For the first time since October, investors have proven that long-term Bitcoin is the most populous trading space, so long-term positions in tech companies have begun to fall from the top. The short-term position on the US dollar was considered the third most populous trade.
A similar survey by Deutsche Bank revealed that investors said Bitcoin was in a bubble, and 56% of respondents said cryptocurrency is more likely to halve in the next 12 months.
Bitcoin reached $ 40,000 earlier this month and has increased more than 900% since lows in March. Bitcoin, which exceeded $ 30,000 for the first time on January 2, managed to exceed $ 20,000 on December 16.

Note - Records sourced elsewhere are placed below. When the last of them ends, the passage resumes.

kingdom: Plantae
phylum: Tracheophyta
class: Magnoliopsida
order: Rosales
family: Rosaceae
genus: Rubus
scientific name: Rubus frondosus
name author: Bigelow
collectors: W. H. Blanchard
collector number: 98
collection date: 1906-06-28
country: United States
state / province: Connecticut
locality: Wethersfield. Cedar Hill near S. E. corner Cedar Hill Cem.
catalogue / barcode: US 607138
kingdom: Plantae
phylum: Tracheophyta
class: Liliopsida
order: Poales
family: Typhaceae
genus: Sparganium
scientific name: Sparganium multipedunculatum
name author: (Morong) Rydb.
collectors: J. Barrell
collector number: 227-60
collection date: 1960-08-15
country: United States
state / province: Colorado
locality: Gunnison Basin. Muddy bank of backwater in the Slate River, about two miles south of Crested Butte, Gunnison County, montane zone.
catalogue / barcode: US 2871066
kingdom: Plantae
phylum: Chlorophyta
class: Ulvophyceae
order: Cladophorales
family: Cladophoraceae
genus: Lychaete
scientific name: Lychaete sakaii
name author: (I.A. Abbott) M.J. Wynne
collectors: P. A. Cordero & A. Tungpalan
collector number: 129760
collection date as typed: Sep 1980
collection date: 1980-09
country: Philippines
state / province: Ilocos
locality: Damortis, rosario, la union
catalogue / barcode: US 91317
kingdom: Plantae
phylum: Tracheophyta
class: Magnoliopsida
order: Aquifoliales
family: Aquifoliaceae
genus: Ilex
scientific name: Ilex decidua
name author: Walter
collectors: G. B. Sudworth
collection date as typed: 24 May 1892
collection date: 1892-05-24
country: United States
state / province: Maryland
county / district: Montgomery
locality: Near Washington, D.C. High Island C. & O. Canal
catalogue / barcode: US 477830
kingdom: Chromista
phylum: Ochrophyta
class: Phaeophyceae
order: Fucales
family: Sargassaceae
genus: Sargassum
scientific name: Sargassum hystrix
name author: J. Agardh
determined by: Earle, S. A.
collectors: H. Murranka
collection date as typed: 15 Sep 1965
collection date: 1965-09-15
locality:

19% of investors announce that they take more risk than usual
A steeper yield curve was expected by a record 83% of BofA investors, and it was thought to be more than after the collapse of Lehman Brothers in 2008, the Taper Tantrum of the US Federal Reserve in 2013 or the 2016 US elections. The expectation for higher bond yields was at or fairly close to an all-time high.
With record data, 92% of investors surveyed by BofA expected higher inflation next year.
Investors soared on the global growth outlook. Among the fund managers researched by BofA, the rate of those who said that the global economy was in the early cycle phase, contrary to the recession, was at the highest level in 11 years.
19% of the investors surveyed said they are currently taking more risks than usual in terms of investment. It was noted that fund managers who participated in the survey conducted by BofA managed assets of more than $ 500 billion in total.
The biggest queue risks for the economy; 30% were thought to be problems with the introduction of the vaccine, the Fed’s facilitation of asset purchases at 29%, and the presence of a Wall Street bubble at 18%.
Elsewhere, BofA has also seen some money pouring into scant UK stocks. However, this area remained steady as the number one weak spot, with a low rate of 15%.